Instructions to follow.
Answer from the text on the Safe CRQ Calculator:
1. What two inputs go into the calculator?
2. At what level are its output numbers calculated?
3. For which type of attack does it give a potential loss?

Text for analysis.
────────
What problem are we trying to solve?
Humans love predicting the future. What is the probability that a team will win? What is the probability of rain tomorrow? What will my day look like?
So much so, that big industries have been built on probabilities and predictions.
What is the probability of a person paying back a mortgage?
What is the probability of a driver getting into an accident that triggers insurance?
What is the probability of a vaccine being effective?
With cybersecurity risk becoming one of the most important enterprise risks to manage, is it useful to ask, ‘What is the probability of a cyber attack over the next 12 months?’ The answer is yes . Understanding your risk profile helps you plan and proactively manage cyber risk. If you know your weaknesses, you can fix them and prevent attacks in the future. You can build your action plan prioritized by quantified impact. You can decide your cyber insurance coverage. You can evaluate the ROSI (Return on Security Investments).
But how do you quantify cyber risk in the first place, so you can manage it?
What is the Safe CRQ Calculator?
Safe CRQ Calculator aims to quantify the cyber health of an industry based on the external threat landscape and the inherent risk profile of that industry.
Outputs of the Safe CRQ Calculator are:
- Probability of any attack happening over the next 12 months
- Probability of a specific attack (Ransomware, data breach, business email compromise) happening over the next 12 months
- Potential loss due to a ransomware attack
The above numbers are calculated at an industry level - like healthcare industry, or financial services industry. To calculate the numbers at a company level, we have to account for the specific attack surface environment and controls’ status.
Inputs into the Safe CRQ Calculator are:
- Industry: Different industries have different levels of criticality and attractiveness to the attackers. For example, an average healthcare company with personal healthcare records is very different from an average manufacturing company. Note that the criticality and attractiveness of specific companies might be different. For example, a manufacturing company building a critical infrastructure product might be more suspectible to an attack than an average healthcare company.
- Size (revenue): Normally cyber threat to a $5M revenue company is very different vs. a $5B revenue company.
How did we build the calculator? The research behind it
Lack of accurately reported data makes it difficult to build predictive models. We looked at multiple data sources, and applied our expertise to build these models. Our multiple research teams came together to build this model.
────────
Information.

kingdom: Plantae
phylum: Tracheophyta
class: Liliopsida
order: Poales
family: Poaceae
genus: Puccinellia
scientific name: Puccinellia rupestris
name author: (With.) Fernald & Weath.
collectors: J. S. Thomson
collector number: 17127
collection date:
────────
Output of the exercise.
1. Industry and size (revenue).
2. At an industry level.
3. A ransomware attack.